What kind of -- well, that is basically in joint site was affordable housing that there's information sharing on pricing and things like that, I don't know if that's true. But if you could care to comment and how you think about the risk and obviously holding back some capital just in case, so obviously, if you apply 10% to GBP 4 billion, it's obviously a large number. So I'd appreciate that comment.

Gerald Fitzgerald

executive
#110

Yes. Well, I'll take that. We're -- I'm in a good place on it, having been involved in the construction one whenever it was back in 2010, so I know how this all kind of pans out. We have absolutely worked with the CMA, as other housebuilders over the last 12 months, and we will continue to work proactively with the CMA over the next however long period it takes. But standing here today, I'm relatively comfortable that -- and maybe I wasn't from a construction perspective that if we are doing things anticompetitive, I don't think we're very good at it.
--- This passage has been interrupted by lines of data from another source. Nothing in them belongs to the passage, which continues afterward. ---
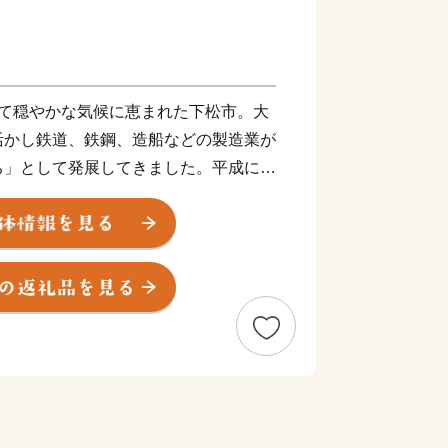
して穏やかな気候に恵まれた下松市。大
活かし鉄道、鉄鋼、造船などの製造業が
ち」として発展してきました。平成に入
、商業施設がコンパクトに集約しており
価されています。
降星伝説～
きな星が降ったとの伝説に基づき「星
松」から下松の地名につながったと言わ
百済と貿易する港「百済津（くだら
なったという説もあります。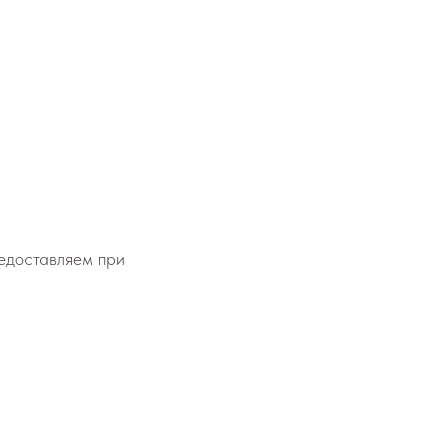
едоставляем при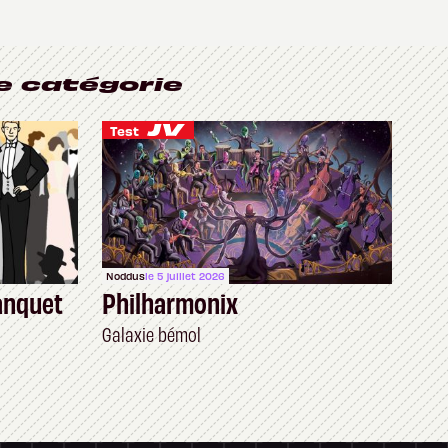
e catégorie
Test
Noddus
le 5 juillet 2026
anquet
Philharmonix
Galaxie bémol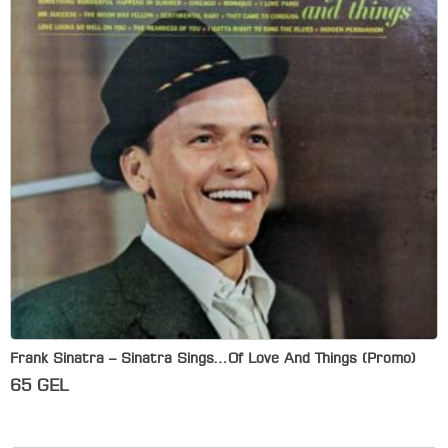
Frank Sinatra – Sinatra Sings…Of Love And Things (Promo)
65
GEL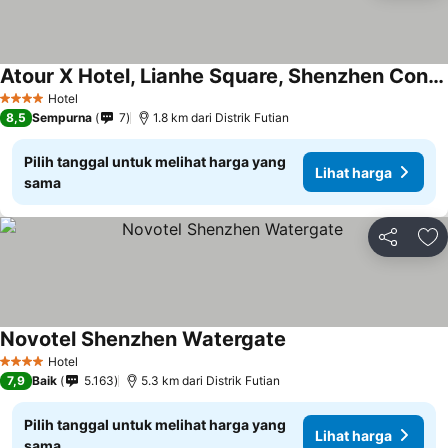
Atour X Hotel, Lianhe Square, Shenzhen Convention and Exhibition Center
Lihat harga
Hotel
4 Bintang
8,5
Sempurna
7
1.8 km dari Distrik Futian
Pilih tanggal untuk melihat harga yang
Lihat harga
sama
Bagikan
Ta
Novotel Shenzhen Watergate
Lihat harga
Hotel
4 Bintang
7,9
Baik
5.163
5.3 km dari Distrik Futian
Pilih tanggal untuk melihat harga yang
Lihat harga
sama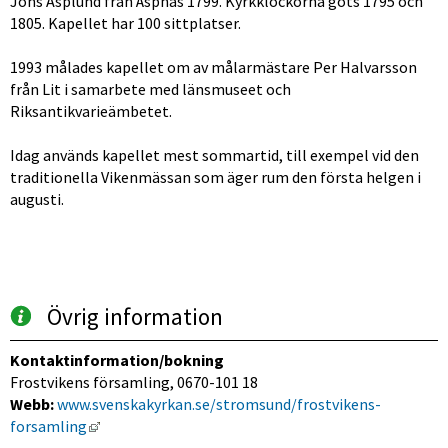
Jöns Asplund från Äspnäs 1799. Kyrkklockorna göts 1795 och 
1805. Kapellet har 100 sittplatser.
1993 målades kapellet om av målarmästare Per Halvarsson 
från Lit i samarbete med länsmuseet och 
Riksantikvarieämbetet.
Idag används kapellet mest sommartid, till exempel vid den 
traditionella Vikenmässan som äger rum den första helgen i 
augusti.
Övrig information
Kontaktinformation/bokning
Frostvikens församling, 0670-101 18 
Webb:
www.svenskakyrkan.se/stromsund/frostvikens-
Länk till annan webbplats, öppnas i nytt fönster.
forsamling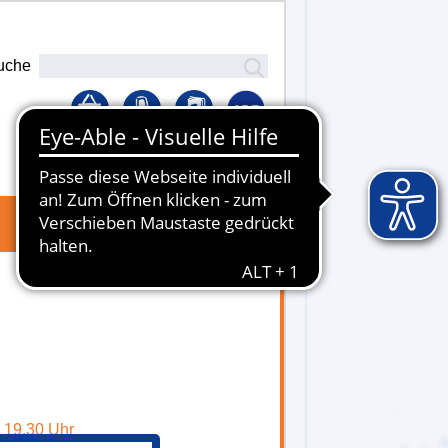
uche
Lernplattform
- 19.30 Uhr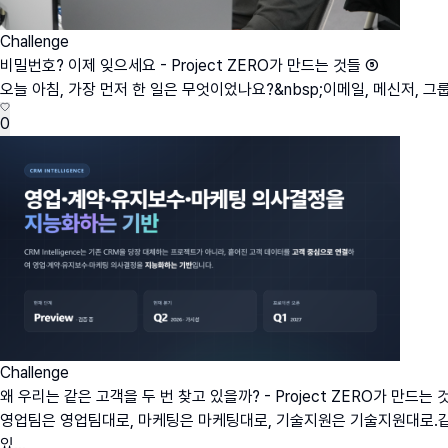
Challenge
비밀번호? 이제 잊으세요 - Project ZERO가 만드는 것들 ⑤
오늘 아침, 가장 먼저 한 일은 무엇이었나요?&nbsp;이메일, 메신저, 
0
Challenge
왜 우리는 같은 고객을 두 번 찾고 있을까? - Project ZERO가 만드는 
영업팀은 영업팀대로, 마케팅은 마케팅대로, 기술지원은 기술지원대로.같은
있...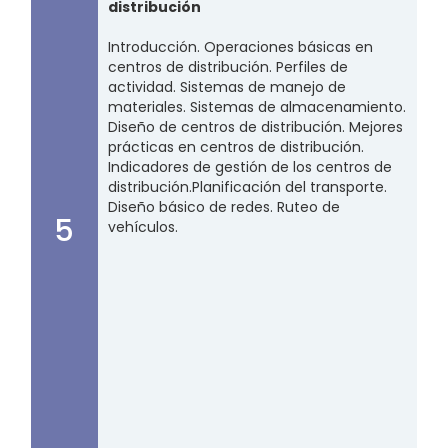
distribución
Introducción. Operaciones básicas en
centros de distribución. Perfiles de
actividad. Sistemas de manejo de
materiales. Sistemas de almacenamiento.
Diseño de centros de distribución. Mejores
prácticas en centros de distribución.
Indicadores de gestión de los centros de
distribución.​Planificación del transporte.
Diseño básico de redes. Ruteo de
5
vehículos.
So that's where I would be.

Joseph Spooner

analyst
#111

Joe Spooner from HSBC. Just going back to the issue of standardization, it's obviously an important steppingstone on the route to that GBP 800 million. Can you just give a sense of how well adopted that is in the business today and how far you have to take it in order to get to that GBP 800 million? And then just secondly, on costs. I think you start to lap some of the initiatives that you took in the summer of last year in the months ahead. How do you think about the cost outlook once you're kind of through that annualization of those initiatives?

Gerald Fitzgerald

executive
#112

Do you want to take the cost one, Earl?

Earl Sibley

executive
#113

Can do. So Joe, I think you were talking about sort of looking even further forward because our cost base today is lower than it was last year. But if I look further forward, look what would I say that some of our suppliers are putting increases into the market that we are not suffering through our business, and that does reflect all the things we've talked about this morning. So -- but there is a little bit of cost pressure from labor and materials further down the line, but we're going to be in a better place than anyone else. And that's what we're still seeing right, as we speak today.

Gerald Fitzgerald

executive
#114

And then on the standardization, I think to a lesser or greater extent, we've got 26 business units, and they're all doing things slightly differently, and in some cases, quite a lot differently. So I think the potential there when we standardize it and bring it all in, and Mike Woolliscroft sat in front of you is dealing with this. He's Head of the BIGs, but it sounds a big title, Head of the BIGs. But now I think it's an immense opportunity for us because it was Bovis, 7 business units, and they weren't doing everything together. You brought in Galliford Try. They certainly weren't doing everything together and different to Bovis. And then, you've got Countryside. So we have 26 business units doing things a lot differently or subtly differently. And over the next 12 months, that has got to change. It will change, and we'll have the benefits of that. I agree with Tim, we can't put a number to that. But I think it will be more than a minor saving for the organization going forward. Brilliant. There you go, nearly 1.5 hours, well done, everyone. Thanks very much, and have a good rest of the day. Thank you.